I was hoping I would find a youthful picture of Mrs. Godfrey. No chance, at least not yet. But I did find a reference to her in the Potsdam Normal Magazine dated January 1936. It’s a letter from Elizabeth E. Cassalette confirming that she got word from two of her classmates: “Ruth Stairs and Grace Ferris write that they are enjoying their teaching.” All of them graduated from the Normal School in 1935.
So Mrs. Godfrey was working as a teacher immediately after graduating college. Guess where? Bloomingburg Union Free School District. It must have been a big change of life to come from a resort town like Lake Placid to sleepy little Bloomingburg. She must have been all alone and tired after spending all day with local kids. But that same year, she met Mr. Godfrey. He was about two years older than her.
I still can’t imagine what they looked like. Or how they met. How does anybody meet and decided to marry anybody? I know Mr. and Mrs. Godfrey met in Bloomingburg because I found the wedding announcement in the Lake Placid News, May 15, 1936:
It is amazing to think that Mrs. Godfrey had a copy of these clippings in her scrapbooks or photo album. Knowing her personal history and events of her youth makes me feel even closer to her.
Jane and Ruth were her twin daughters. They were old too. They had already grown up and moved away when I was a youth.
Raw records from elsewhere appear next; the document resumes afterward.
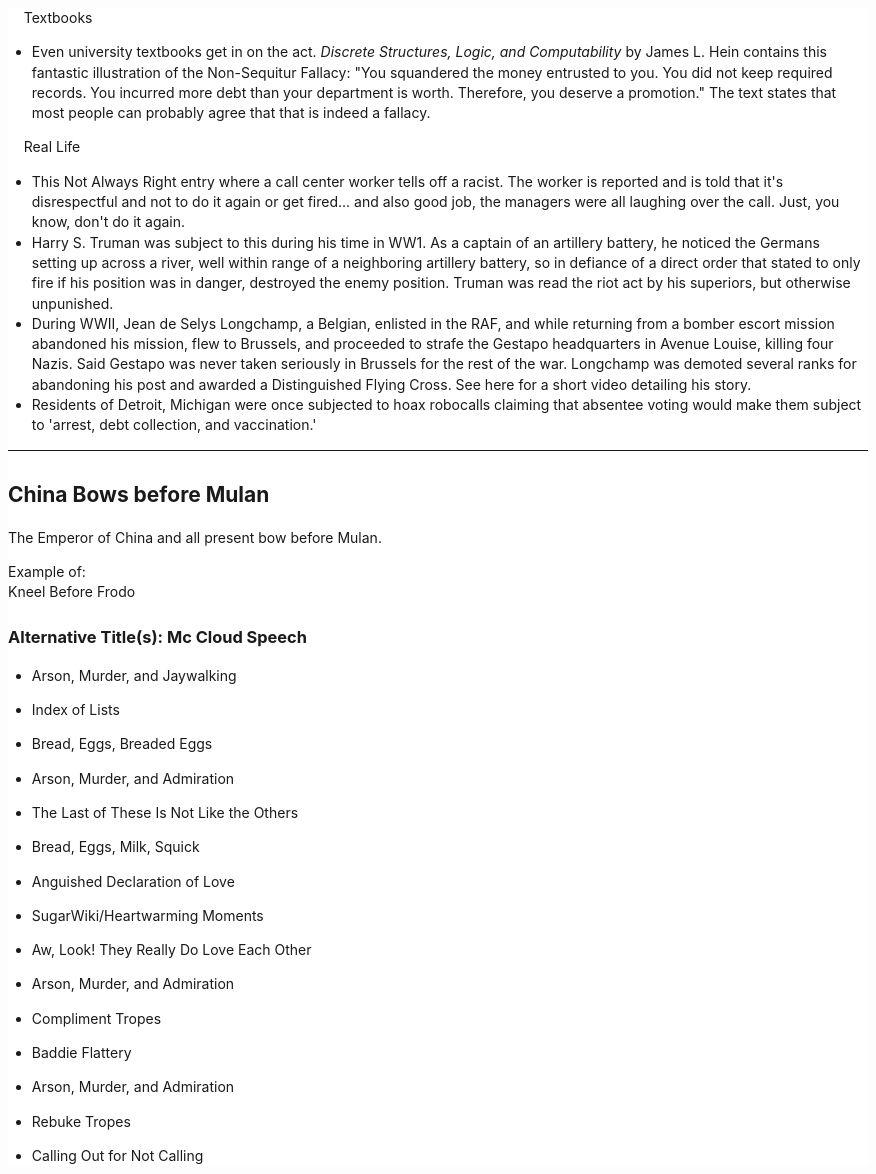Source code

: 
    Textbooks 

-   Even university textbooks get in on the act. _Discrete Structures, Logic, and Computability_ by James L. Hein contains this fantastic illustration of the Non-Sequitur Fallacy: "You squandered the money entrusted to you. You did not keep required records. You incurred more debt than your department is worth. Therefore, you deserve a promotion." The text states that most people can probably agree that that is indeed a fallacy.

    Real Life 

-   This Not Always Right entry where a call center worker tells off a racist. The worker is reported and is told that it's disrespectful and not to do it again or get fired... and also good job, the managers were all laughing over the call. Just, you know, don't do it again.
-   Harry S. Truman was subject to this during his time in WW1. As a captain of an artillery battery, he noticed the Germans setting up across a river, well within range of a neighboring artillery battery, so in defiance of a direct order that stated to only fire if his position was in danger, destroyed the enemy position. Truman was read the riot act by his superiors, but otherwise unpunished.
-   During WWII, Jean de Selys Longchamp, a Belgian, enlisted in the RAF, and while returning from a bomber escort mission abandoned his mission, flew to Brussels, and proceeded to strafe the Gestapo headquarters in Avenue Louise, killing four Nazis. Said Gestapo was never taken seriously in Brussels for the rest of the war. Longchamp was demoted several ranks for abandoning his post and awarded a Distinguished Flying Cross. See here for a short video detailing his story.
-   Residents of Detroit, Michigan were once subjected to hoax robocalls claiming that absentee voting would make them subject to 'arrest, debt collection, and vaccination.'

___

## China Bows before Mulan

The Emperor of China and all present bow before Mulan.

Example of:  
Kneel Before Frodo

### **Alternative Title(s):** Mc Cloud Speech

-   Arson, Murder, and Jaywalking
-   Index of Lists
-   Bread, Eggs, Breaded Eggs

-   Arson, Murder, and Admiration
-   The Last of These Is Not Like the Others
-   Bread, Eggs, Milk, Squick

-   Anguished Declaration of Love
-   SugarWiki/Heartwarming Moments
-   Aw, Look! They Really Do Love Each Other

-   Arson, Murder, and Admiration
-   Compliment Tropes
-   Baddie Flattery

-   Arson, Murder, and Admiration
-   Rebuke Tropes
-   Calling Out for Not Calling
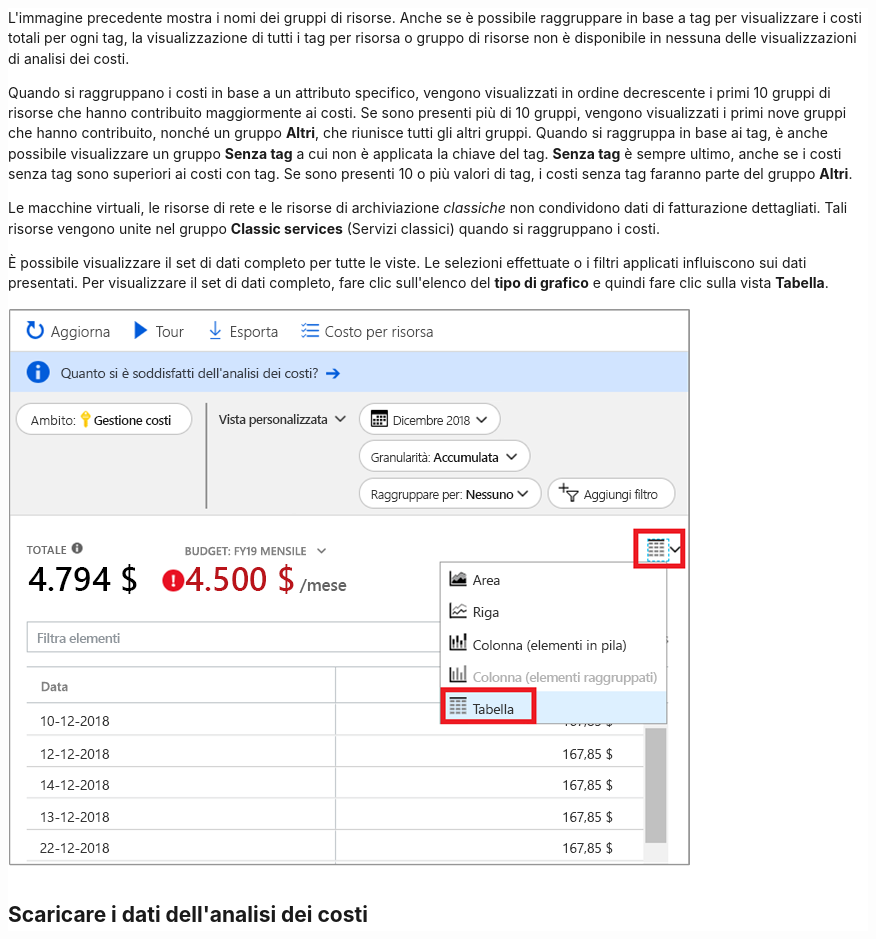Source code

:L'immagine precedente mostra i nomi dei gruppi di risorse. Anche se è possibile raggruppare in base a tag per visualizzare i costi totali per ogni tag, la visualizzazione di tutti i tag per risorsa o gruppo di risorse non è disponibile in nessuna delle visualizzazioni di analisi dei costi.

Quando si raggruppano i costi in base a un attributo specifico, vengono visualizzati in ordine decrescente i primi 10 gruppi di risorse che hanno contribuito maggiormente ai costi. Se sono presenti più di 10 gruppi, vengono visualizzati i primi nove gruppi che hanno contribuito, nonché un gruppo **Altri**, che riunisce tutti gli altri gruppi. Quando si raggruppa in base ai tag, è anche possibile visualizzare un gruppo **Senza tag** a cui non è applicata la chiave del tag. **Senza tag** è sempre ultimo, anche se i costi senza tag sono superiori ai costi con tag. Se sono presenti 10 o più valori di tag, i costi senza tag faranno parte del gruppo **Altri**.

Le macchine virtuali, le risorse di rete e le risorse di archiviazione *classiche* non condividono dati di fatturazione dettagliati. Tali risorse vengono unite nel gruppo **Classic services** (Servizi classici) quando si raggruppano i costi.

È possibile visualizzare il set di dati completo per tutte le viste. Le selezioni effettuate o i filtri applicati influiscono sui dati presentati. Per visualizzare il set di dati completo, fare clic sull'elenco del **tipo di grafico** e quindi fare clic sulla vista **Tabella**.

![Dati per la visualizzazione corrente in vista tabella](./media/quick-acm-cost-analysis/chart-type-table-view.png)


## <a name="download-cost-analysis-data"></a>Scaricare i dati dell'analisi dei costi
But I would see them occasionally when they visited the village from California or someplace out west. Just like their mom, they both wore thick glasses. I don’t think Jane ever married.
I have always kept an ear out for things going on in my village. Yes, Bloomingburg is my village. Even when I lived in Manhattan or Newburgh I heard of the changes and old timers who passed on. Mrs. Godfrey was bed-ridden but took visitors. I never got a chance to go see her before she passed. Maybe that was for the best. I always saw her being old, but to see her withering away would have been painful. I want to remember her old but still strong. Still able to direct a choir, discipline the most unruly child and hold the attention of a classroom full of distracted kids.
Mrs. Godfrey passed away at home at the age of 93.